■ Source data ■

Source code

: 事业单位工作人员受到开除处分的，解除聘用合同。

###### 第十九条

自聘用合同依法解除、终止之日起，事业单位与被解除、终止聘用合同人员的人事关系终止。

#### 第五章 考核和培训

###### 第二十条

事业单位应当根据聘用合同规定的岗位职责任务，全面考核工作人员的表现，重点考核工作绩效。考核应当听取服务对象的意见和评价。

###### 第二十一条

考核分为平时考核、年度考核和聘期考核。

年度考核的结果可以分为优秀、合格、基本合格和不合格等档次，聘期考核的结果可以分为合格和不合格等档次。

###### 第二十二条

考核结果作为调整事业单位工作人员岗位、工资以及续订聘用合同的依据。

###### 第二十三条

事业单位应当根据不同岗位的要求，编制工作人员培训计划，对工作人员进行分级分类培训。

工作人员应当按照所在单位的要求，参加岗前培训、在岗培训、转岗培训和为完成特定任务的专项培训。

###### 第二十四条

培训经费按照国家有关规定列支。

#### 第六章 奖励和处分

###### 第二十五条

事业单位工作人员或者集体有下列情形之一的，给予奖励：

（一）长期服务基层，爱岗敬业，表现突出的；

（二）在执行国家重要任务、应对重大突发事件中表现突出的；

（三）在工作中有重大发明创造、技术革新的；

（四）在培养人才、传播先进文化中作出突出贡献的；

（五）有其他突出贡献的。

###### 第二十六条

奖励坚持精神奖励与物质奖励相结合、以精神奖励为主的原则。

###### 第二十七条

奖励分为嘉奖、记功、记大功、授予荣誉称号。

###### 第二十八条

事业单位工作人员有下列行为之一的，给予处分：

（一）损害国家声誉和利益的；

■ What you need to do ■
Exact reproduction is required: output the lines from the start of the entries above through the line with "事业单位应当根据不同岗位的要".

■ Response box ■
Source code

: 事业单位工作人员受到开除处分的，解除聘用合同。

###### 第十九条

自聘用合同依法解除、终止之日起，事业单位与被解除、终止聘用合同人员的人事关系终止。

#### 第五章 考核和培训

###### 第二十条

事业单位应当根据聘用合同规定的岗位职责任务，全面考核工作人员的表现，重点考核工作绩效。考核应当听取服务对象的意见和评价。

###### 第二十一条

考核分为平时考核、年度考核和聘期考核。

年度考核的结果可以分为优秀、合格、基本合格和不合格等档次，聘期考核的结果可以分为合格和不合格等档次。

###### 第二十二条

考核结果作为调整事业单位工作人员岗位、工资以及续订聘用合同的依据。

###### 第二十三条

事业单位应当根据不同岗位的要求，编制工作人员培训计划，对工作人员进行分级分类培训。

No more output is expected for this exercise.